Seit einiger Zeit beobachte ich wohlwollend das Berliner Unternehmen plista, die sich dem das Themengebiet Relevanz und Empfehlung verschrieben haben und einige innovative Ideen umsetzen wollen. Wenn allerdings eine Pressemeldung mit dem Titel Offene Application Platform kommt für StudiVZ – Facebooks Erfolgskonzept jetzt auch für alle StudiVZ-Nutzer verfügbar rauskommt und Sites wie horizont.net bereits darüber berichten, dann lese ich noch einmal genauer nach. In der Meldung steht dann weiter:
Nach dem Vorbild der offenen Application Platform von Facebook rüstet das Berliner Unternehmen plista GmbH die verbreiteten sozialen Netzwerke StudiVZ, SchülerVZ und MeinVZ mit einer eigenen, offenen Applikations-Plattform aus. Externe Entwickler erhalten so endlich die Möglichkeit, eigene Applikationen in alle drei Netzwerke zu integrieren. Mit einem Ableger der beliebten SuperPoke Applikation für Facebook stellt plista mit PowerPoke die erste Applikation für die VZ-Familie online. Nutzer können Ihre Freunde mit über 50 Aktionen “zum Kaffee” einladen oder “in die Nase zwicken”. Für die nahe Zukunft kündigt plista weitere Anwendungen an. Besonders hervorzuheben ist, dass die Plattform auch externen Entwicklern offen steht, die so eigene Anwendungen kreieren und in die Netzwerke einbinden können.

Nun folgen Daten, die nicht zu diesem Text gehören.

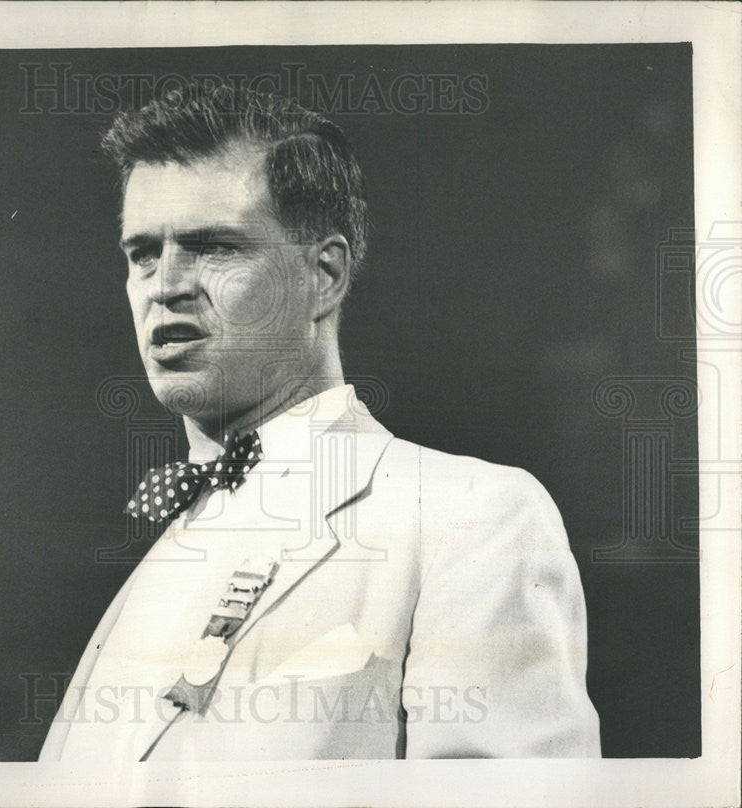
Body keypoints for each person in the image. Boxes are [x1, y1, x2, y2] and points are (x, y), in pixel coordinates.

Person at [40, 82, 600, 765]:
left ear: (324, 275)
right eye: (142, 254)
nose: (165, 284)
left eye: (212, 246)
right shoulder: (163, 551)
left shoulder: (471, 517)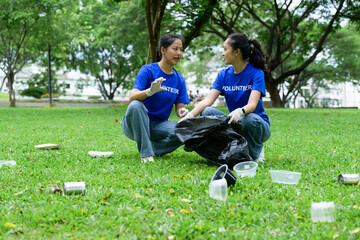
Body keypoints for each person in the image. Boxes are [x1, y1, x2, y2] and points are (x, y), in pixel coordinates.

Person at [180, 33, 270, 162]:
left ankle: (255, 152)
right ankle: (225, 149)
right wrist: (190, 116)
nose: (223, 53)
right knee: (206, 112)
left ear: (237, 52)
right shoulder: (223, 75)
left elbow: (252, 105)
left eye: (225, 49)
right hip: (235, 122)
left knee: (249, 119)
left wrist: (240, 111)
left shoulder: (256, 73)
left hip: (257, 125)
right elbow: (207, 101)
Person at [121, 34, 190, 163]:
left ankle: (154, 149)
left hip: (158, 126)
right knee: (135, 105)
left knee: (185, 131)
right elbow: (132, 97)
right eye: (175, 49)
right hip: (135, 123)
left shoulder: (179, 79)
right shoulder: (147, 70)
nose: (179, 53)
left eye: (181, 50)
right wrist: (149, 91)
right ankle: (146, 154)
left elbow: (180, 108)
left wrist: (183, 112)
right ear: (163, 50)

Abgesehen davon, daß Superpoke und andere eher nerivge Apps mir persönlich durchaus egal sind, wundere ich mich dann schon ein wenig, warum Plista für die VZs eine Applikations-Plattform entwickeln sollte. Aber es wird noch besser:
Technisch läuft die Applikations-Plattform über eine API, auf welche mittels einer Browser-Erweiterung für Firefox zugegriffen werden kann. Die verfügbaren Applikationen werden dann Client-seitig in die entsprechenden Seiten integriert.
Ach so. Also können künftig die paar Leute, die das entsprechende Browser-Plugin für Firefox installiert haben, sinnlose Applikationen nutzen, die dann mit den VZs verknüpft werden? Das ist etwas komplett anderes als eine Applikations-Plattform auf StudiVZ, MeinVZ und SchülerVZ. Das ist ein aufgepfropfter Dienst, der durchaus ohne jegliches Zutun der VZs implementiert werden kann. Von den Millionen Usern der VZs wird sicherlich nur eine kleine Handvoll jemals in den Genuß dieses Plista-Plugins für Firefox kommen. Ein Browser-Plugin ist sicherlich interessant, aber es eben kein genuiner Dienst, den die Plattformen anbieten, sondern hier offeriert ein Fremdanbieter eine Erweiterung, die man sich zusätzlich installieren muß.
Also ehrlich gesagt ist das eine extrem reisserische Pressemeldung für ein interessantes Plugin, wobei allerdings der eher unbedarfte Leser durchaus in die Irre geführt wird und sich denken soll “boah, watt sind die Plista-Jungs für coole Typen, daß die die Applikations-Plattform für StudiVZ bauen!” – Plista hat das typische Henne/Ei-Problem eines Startups mit einer coolen Idee, die nicht auf Anhieb jeder versteht. Plista braucht Aufmerksamkeit, aber mit dieser Meldung und dem dahinterstehenden Feature schiessen die Jungs weit über das Ziel hinaus.